ギル・エルブグレンについて
彼の自画像
イングリッシュペイシェント、1997年のアカデミー賞に輝いた作品には
こんなシーンがある。ぶっきら棒な主人公、アルマシーが書いた論文を
友人の奥方であるキャサリンが非常に形容詞の少ない論文と評した時のことだ。
「どう形容しようと物は物です。大きな車、遅い車、運転手付きの車。
車は車です」
アルマシーの素っ気のない言葉にキャサリンはこう返す。
「愛は?ロマンティックな愛、プラトニックな愛、全然違うわ」
どちらがまことであるかはさておき考えさせられるシーンだ。個人的な意見では、笑顔についてはキャサリンの立場をとる。蠱惑的な笑顔、あどけない笑顔、溌剌な笑顔。
エルブグレンの描く女たちは溌剌とした笑顔よく似合う。
青い空、白い雲、眩い女
(anchor A wow)
エルブグレンの描く女の多くがピンナップガールというヌードや水着姿など、エロティックを売りにしたイラストのジャンルとして評価されている。しかし、今日評価されるべきはその朗らかな表情だろう。
あどけないというにはあまりにも大人びていて、蠱惑的というには屈託がなさすぎる。
そんな表情を出せる人間は中々少ないのではないだろうか(少なくとも私は一人しか見かけたことがなく、その女性はモンゴル系アメリカ人である)
健康で笑顔に満ち、日常生活(趣味やレジャーを含む)営む女たちのポスターは
溌剌とした笑みを浮かべて、私たちに活力を与えてくれる。
ジョセフ・コーネルについて
空間は広がりと流れの他に区切りを持つ。
例えば、私の部屋は壁と扉という簡単な線が区切り。川端の「雪国」はトンネルが区切りだ。雪国という空間は、トンネルというある種の空間によって区切られる。バカンスにいくならば、時間も区切りにできるだろう。飛行機の滞在を挟んで全く違う空間と時間を私たちは得れる。
ジョセフはというと箱を区切りにして、ある種の空間をそこに閉じ込めた。
大きさは上記の写真から分かるような小さな箱である。前面がガラス板で閉じられており、その中にコーネルはコレクションしてきた膨大な数の写真、骨董、本の1ページを置いた。
臥せいるような青、古典的な姿勢で描かれた人たち、敷き詰められた物
(メディチ・プリンセス)
ジョセフの作品は幾つものスタイルがあるが、最も多く感じるのは上にあるメディア・プリンセスのような中央に人が佇んでいるようなものであろう。これらは懐かしい、ノスタルジックといった形容を感じさせる美的要素を含んでいるとの記述が多数ある。
確かにそれは合っていると思う。誰だか分からないが、憶測でいうならば既に死んでとうに忘れ去られている人という印象を受けるからだ。
昔なんと言ったか、綺麗な人がいた。そんなシンプルな形容詞で締めくくられ、老人の思い出話の中で出てくるような人。
そんな人の写真が屋根裏色の古い木の枠の中でひっそりと佇んでいる。
漂ってくるのは間違いなく忘却の匂い、それが懐かしさを想起させるのだ。

▶ **作業指示**:
エルブグレンとコーネルを論じた文章の一部を、一字も変えずに書き写してください。「エルブグレンの描く女たちは溌剌とした笑顔よく似合う。」という語句を含むところから始め、「空間は広がりと流れの他に区切りを持つ。」を書いたところで終えてください。

▶ **収集データ**:
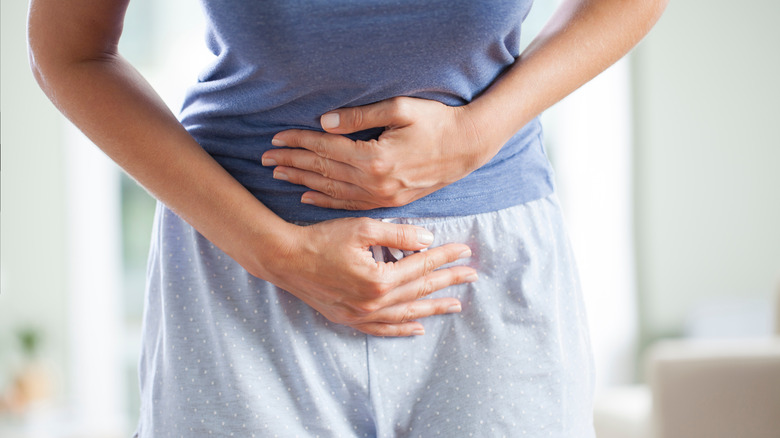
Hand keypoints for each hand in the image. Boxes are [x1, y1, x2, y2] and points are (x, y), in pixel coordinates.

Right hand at [257, 217, 476, 336]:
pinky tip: (418, 327)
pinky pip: (382, 328)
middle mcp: (373, 302)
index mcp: (379, 279)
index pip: (421, 267)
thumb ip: (398, 234)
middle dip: (448, 282)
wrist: (285, 259)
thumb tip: (429, 240)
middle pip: (419, 291)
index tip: (465, 251)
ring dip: (433, 308)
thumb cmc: (321, 239)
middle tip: (472, 276)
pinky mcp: (349, 319)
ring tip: (456, 305)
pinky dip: (402, 328)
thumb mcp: (361, 228)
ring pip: (406, 313)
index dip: (445, 257)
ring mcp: (361, 315)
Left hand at [262, 97, 491, 209]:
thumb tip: (325, 122)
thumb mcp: (400, 109)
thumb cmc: (436, 122)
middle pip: (324, 172)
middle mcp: (375, 183)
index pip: (326, 150)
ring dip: (303, 182)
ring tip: (279, 175)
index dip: (299, 142)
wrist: (467, 148)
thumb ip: (360, 116)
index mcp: (375, 158)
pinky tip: (308, 197)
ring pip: (332, 191)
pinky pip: (350, 204)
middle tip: (265, 159)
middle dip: (292, 163)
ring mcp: (382, 197)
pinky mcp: (389, 203)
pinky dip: (326, 201)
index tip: (276, 138)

▶ **解答**:
エルブグレンの描く女たちは溌剌とした笑顔よく似合う。
青い空、白い雲、眩い女
(anchor A wow)
エルブグレンの描く女の多くがピンナップガールというヌードや水着姿など、エロティックを売りにしたイラストのジャンルとして評価されている。しかし、今日評価されるべきはその朗らかな表情だろう。
あどけないというにはあまりにも大人びていて、蠱惑的というには屈託がなさすぎる。
そんな表情を出せる人間は中々少ないのではないだろうか(少なくとも私は一人しか見かけたことがなく、その女性はモンゴル系アメリカ人である)
健康で笑顔に満ち、日常生活(趣味やレジャーを含む)営む女たちのポスターは
溌剌とした笑みを浮かべて、私たちに活力を与えてくれる。
ジョセフ・コーネルについて
空間は広がりと流れの他に区切りを持つ。